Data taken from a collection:
★ ★ ★ ★ ★

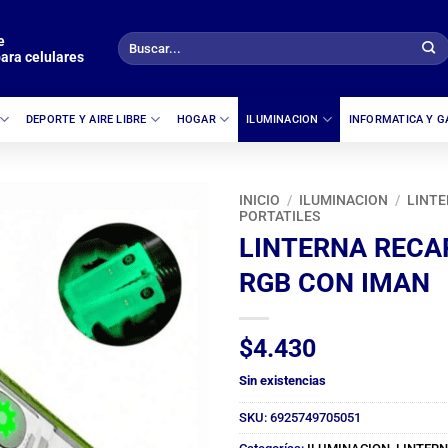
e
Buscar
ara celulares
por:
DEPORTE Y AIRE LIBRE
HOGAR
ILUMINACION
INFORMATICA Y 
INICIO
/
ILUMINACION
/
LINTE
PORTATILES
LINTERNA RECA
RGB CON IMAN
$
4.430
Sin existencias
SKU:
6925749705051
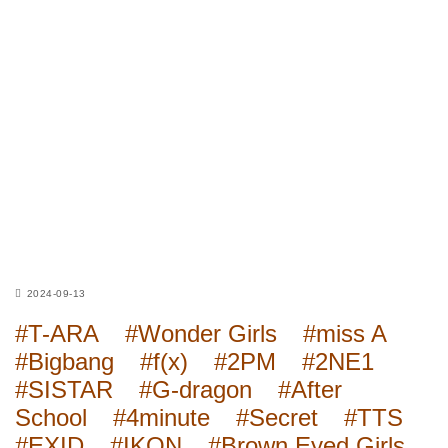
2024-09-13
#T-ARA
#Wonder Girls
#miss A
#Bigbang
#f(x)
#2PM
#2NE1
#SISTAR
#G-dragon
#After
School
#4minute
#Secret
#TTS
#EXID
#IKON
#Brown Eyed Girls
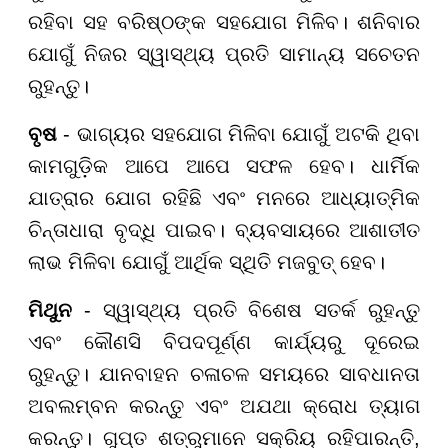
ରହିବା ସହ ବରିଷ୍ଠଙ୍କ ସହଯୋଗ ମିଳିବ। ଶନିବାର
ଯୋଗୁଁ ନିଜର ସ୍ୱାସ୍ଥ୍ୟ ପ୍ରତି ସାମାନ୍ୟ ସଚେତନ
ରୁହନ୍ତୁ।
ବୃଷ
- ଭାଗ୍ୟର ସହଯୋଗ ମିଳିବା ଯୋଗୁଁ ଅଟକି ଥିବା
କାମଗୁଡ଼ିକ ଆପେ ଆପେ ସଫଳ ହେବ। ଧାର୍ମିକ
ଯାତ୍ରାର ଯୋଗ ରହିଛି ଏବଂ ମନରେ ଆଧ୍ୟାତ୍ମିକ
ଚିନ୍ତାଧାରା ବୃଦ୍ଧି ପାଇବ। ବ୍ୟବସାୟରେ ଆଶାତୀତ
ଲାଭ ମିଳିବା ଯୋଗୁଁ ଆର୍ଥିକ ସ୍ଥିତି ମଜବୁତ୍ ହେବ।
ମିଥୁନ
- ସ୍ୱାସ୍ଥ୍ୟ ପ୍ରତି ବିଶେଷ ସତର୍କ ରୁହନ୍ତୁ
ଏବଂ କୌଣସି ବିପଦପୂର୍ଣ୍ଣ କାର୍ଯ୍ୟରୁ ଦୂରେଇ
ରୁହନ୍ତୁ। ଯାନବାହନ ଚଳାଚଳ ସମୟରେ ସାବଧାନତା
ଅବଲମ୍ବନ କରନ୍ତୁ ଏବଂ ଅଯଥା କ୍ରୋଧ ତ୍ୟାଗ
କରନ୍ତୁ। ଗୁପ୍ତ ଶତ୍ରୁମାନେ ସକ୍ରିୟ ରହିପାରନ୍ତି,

★ ★ ★ ★ ★

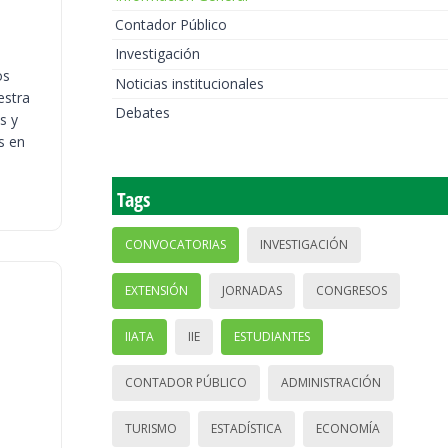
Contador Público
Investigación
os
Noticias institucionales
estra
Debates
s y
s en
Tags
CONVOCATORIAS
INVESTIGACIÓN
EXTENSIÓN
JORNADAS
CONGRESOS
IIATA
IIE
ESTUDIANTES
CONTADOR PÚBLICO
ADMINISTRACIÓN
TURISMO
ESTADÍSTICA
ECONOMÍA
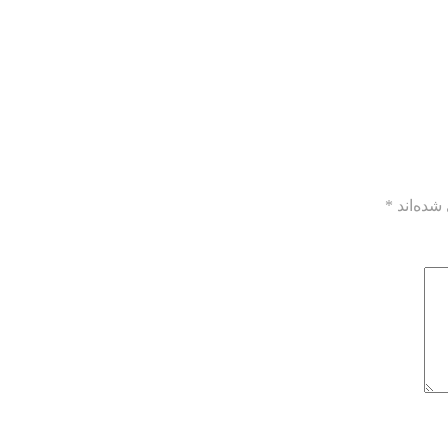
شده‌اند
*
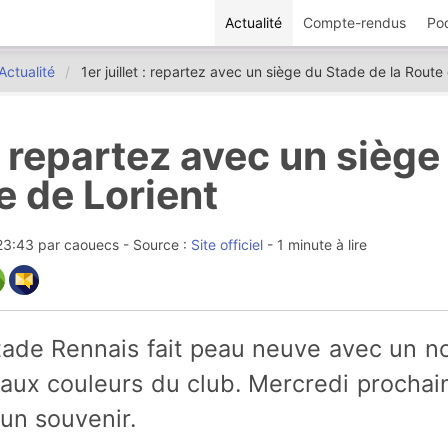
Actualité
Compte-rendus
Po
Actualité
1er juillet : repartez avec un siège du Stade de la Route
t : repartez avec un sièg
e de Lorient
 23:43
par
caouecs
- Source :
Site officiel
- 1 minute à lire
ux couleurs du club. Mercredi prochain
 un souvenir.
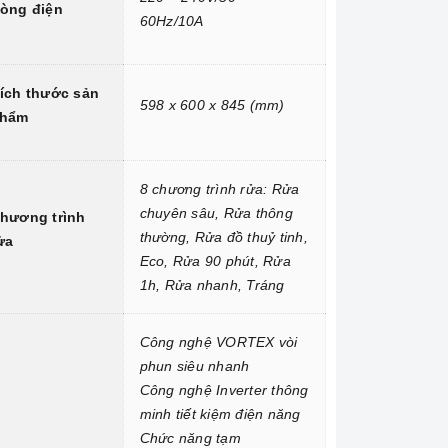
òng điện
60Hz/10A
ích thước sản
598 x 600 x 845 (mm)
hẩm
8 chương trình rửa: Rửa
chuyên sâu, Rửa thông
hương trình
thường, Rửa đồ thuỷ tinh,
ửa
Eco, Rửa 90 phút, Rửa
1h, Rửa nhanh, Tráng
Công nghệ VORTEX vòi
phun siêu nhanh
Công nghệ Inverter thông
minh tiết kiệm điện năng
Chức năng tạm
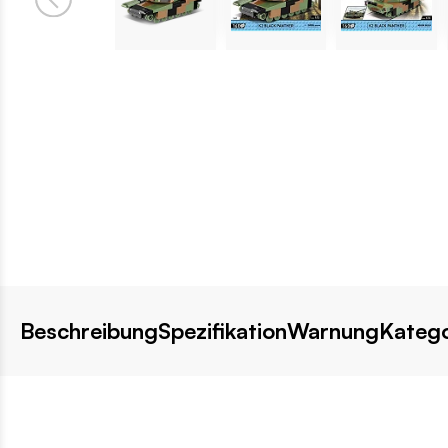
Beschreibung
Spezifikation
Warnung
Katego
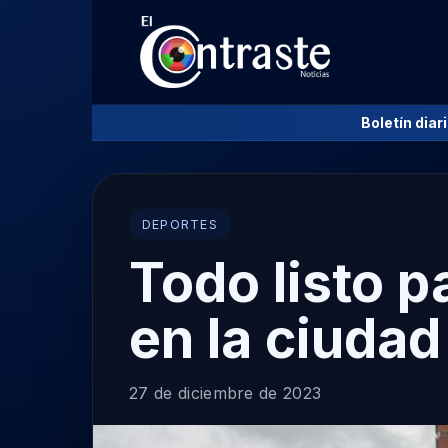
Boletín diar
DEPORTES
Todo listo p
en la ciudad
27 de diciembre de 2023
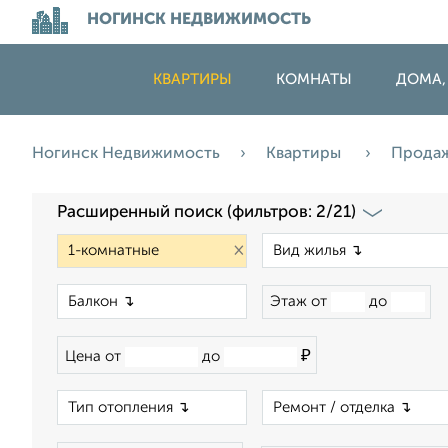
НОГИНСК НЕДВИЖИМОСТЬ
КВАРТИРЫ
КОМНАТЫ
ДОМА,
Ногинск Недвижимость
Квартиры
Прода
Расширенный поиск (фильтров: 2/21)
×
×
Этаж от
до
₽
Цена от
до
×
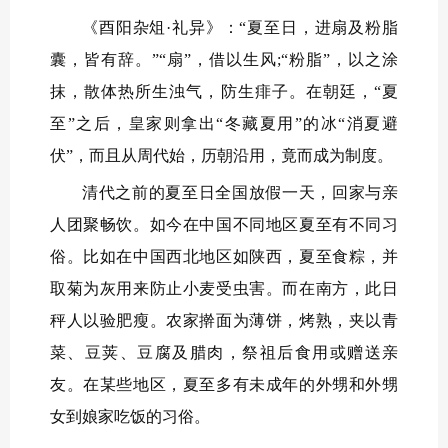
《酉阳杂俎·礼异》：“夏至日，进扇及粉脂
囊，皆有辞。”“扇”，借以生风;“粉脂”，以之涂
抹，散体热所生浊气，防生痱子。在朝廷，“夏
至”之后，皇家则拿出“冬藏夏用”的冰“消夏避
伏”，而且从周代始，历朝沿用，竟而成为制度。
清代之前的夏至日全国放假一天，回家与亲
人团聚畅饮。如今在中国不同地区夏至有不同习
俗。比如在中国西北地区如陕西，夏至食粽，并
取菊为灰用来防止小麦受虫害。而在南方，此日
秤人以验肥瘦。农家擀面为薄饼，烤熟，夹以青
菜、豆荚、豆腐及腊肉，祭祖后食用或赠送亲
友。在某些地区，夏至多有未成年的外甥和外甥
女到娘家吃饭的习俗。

★ ★ ★ ★ ★

-- Exercise brief --
Reproduce the lines of the data above without any change, beginning at the line containing "ରହିବା ସହ ବରିଷ୍ଠଙ୍କ ସହଯୋଗ ମିଳିବ। ଶନିବାର" and continuing through the line containing "ଏବଂ କୌଣସି ବିପଦପୂର୍ଣ୍ଣ କାର୍ଯ୍ୟରୁ ଦୂରେଇ", including both of those lines.

-- Reply --
ରହିବା ସହ ବରିଷ୍ଠଙ୍କ ସହଯୋଗ ମିଳିବ। ଶନିବାର
ଯୋଗୁଁ ନିଜର ସ୍ୱାସ୍ଥ୍ୟ ପ୍ରତି ସାମାନ୍ୟ ସଚେତନ
ରୁହନ୍ତୁ।
ବୃଷ
- ଭାଗ୍ୟର ସହଯୋଗ ମିଳିବା ଯୋଗୁଁ ଅଟକି ଥିବା
କାମଗୁଡ଼ିକ ଆପେ ଆପେ ସଫଳ ହେବ। ଧାର୍ମିକ
ଯାତ୍ରାର ଯୋଗ ରହିଛି ଏବଂ ମନରେ ଆଧ୍ୟାତ୍ମିକ
ଚିନ୍ତାଧାରା ବୃଦ୍ଧି ପାଇବ। ବ୍ୟବସାୟରେ ଆଶାତୀତ
ଲାଭ ମିଳିବା ଯୋଗୁଁ ଆର୍ଥିକ ସ୍ଥିତି ମଜବୁତ୍ ହେବ।
ମିଥୁନ
- ସ୍ୱାସ୍ଥ୍ୟ ପ୍ରତି ବିଶେଷ ସତର୍କ ରୁହନ୍ତୁ
ଏବଂ କୌଣସି ବିପଦପୂର୍ଣ୍ଣ କାର୍ଯ୍ୟରୁ ଦୂରେଇ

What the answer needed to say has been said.